1: The data range is [0, 1]. But the relative difference is too big, and I thinks it is caused by that the setting layer precision to FP32 doesn't take effect. Besides, not always max 0.001, some time bigger. For some case where setting layer precision can take effect, the diff is small. But in some case where setting layer precision doesn't take effect, the diff is big.

zerollzeng commented 12 months ago

But the relative difference is too big

if trt output has value 0.000001 and the onnx output has value 0.000002. then you will see the a relative difference of 1. Have you try Po-Han's suggestion to set the layer precision?

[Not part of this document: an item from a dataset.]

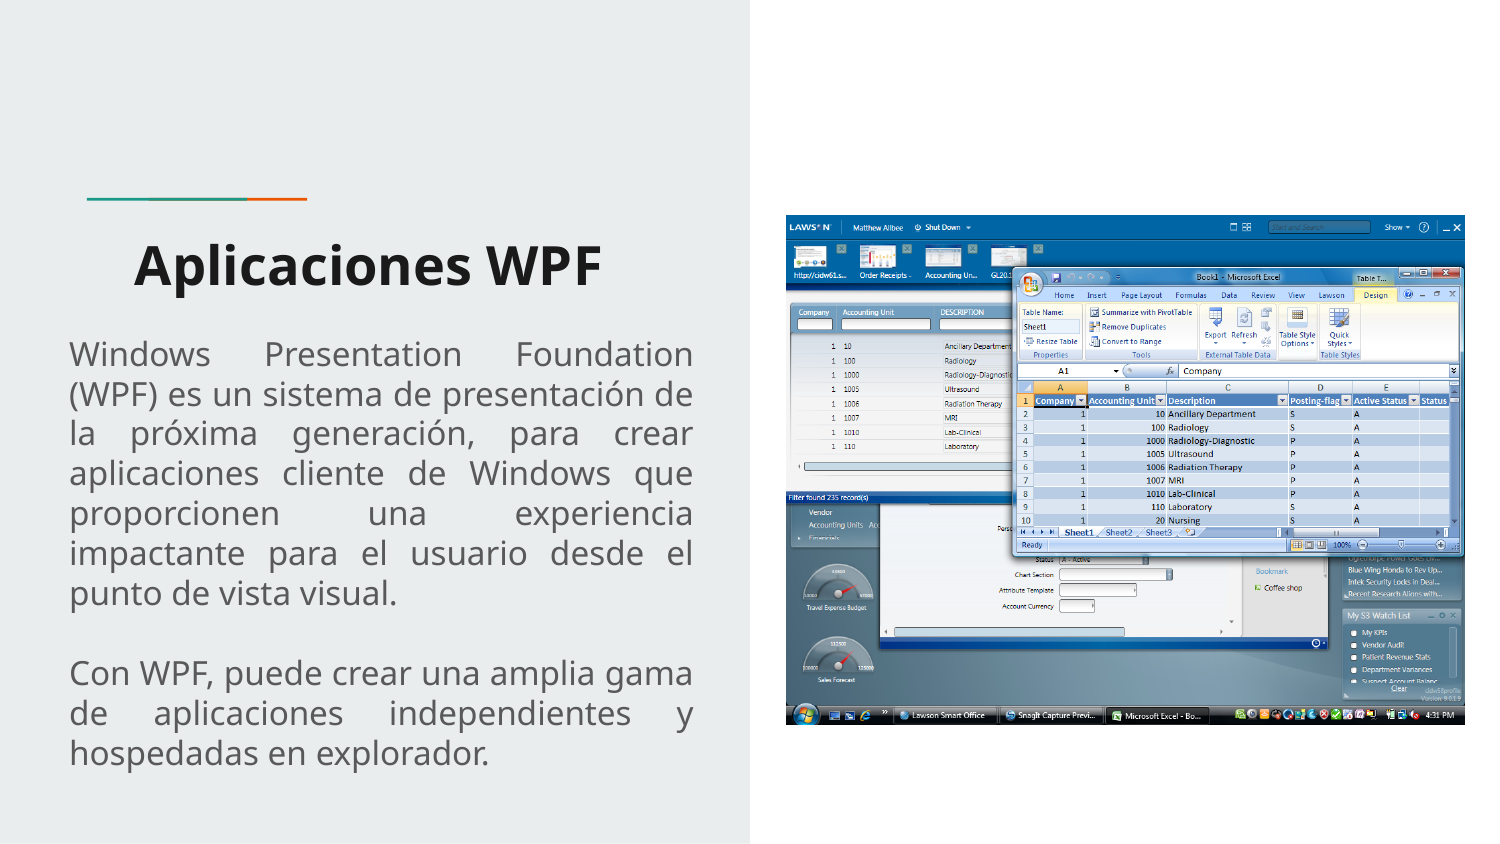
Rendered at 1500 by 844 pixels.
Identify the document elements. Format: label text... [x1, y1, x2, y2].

title Aplicaciones WPF [119, 216, 662, 317]
picture [786, 215, 1465, 725]
subtitle Windows Presentation Foundation (WPF) es un sistema de presentación de la próxima generación, para crear aplicaciones cliente de Windows que proporcionen una experiencia impactante para el usuario desde el punto de vista visual. Con WPF, puede crear una amplia gama de aplicaciones independientes y hospedadas en explorador. [54, 317, 710, 794]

YouSenRong commented 12 months ago

if trt output has value 0.000001 and the onnx output has value 0.000002. then you will see the a relative difference of 1.

Yes, I understand, but the absolute diff is not so small.

Have you try Po-Han's suggestion to set the layer precision?

Yes, I set the layer precision, but it still doesn't take effect as Po-Han's suggestion.

zerollzeng commented 12 months ago

Okay, I think we need a reproduce to debug this issue further.

YouSenRong commented 11 months ago

Take the result of TensorFlow(int FP32) as criterion, compared to TRT8.4, TRT8.6, TRT9.1 (in FP16), 10 samples are as follows:

TF(FP32) vs TRT8.4(FP16) diff_tf_trt8.4.txt

TF(FP32) vs TRT8.6(FP16) diff_tf_trt8.6.txt

TF(FP32) vs TRT9.1(FP16) diff_tf_trt9.1.txt

From these data, it shows that the diff of trt8.6 and trt9.1 is bigger.

Besides, with set_precision, the diff of TF(fp32) and TRT8.4(FP16) can be reduce: diff_tf_trt8.4-set_precision.txt But the set_precision doesn't make sense in TRT8.6 and TRT9.1.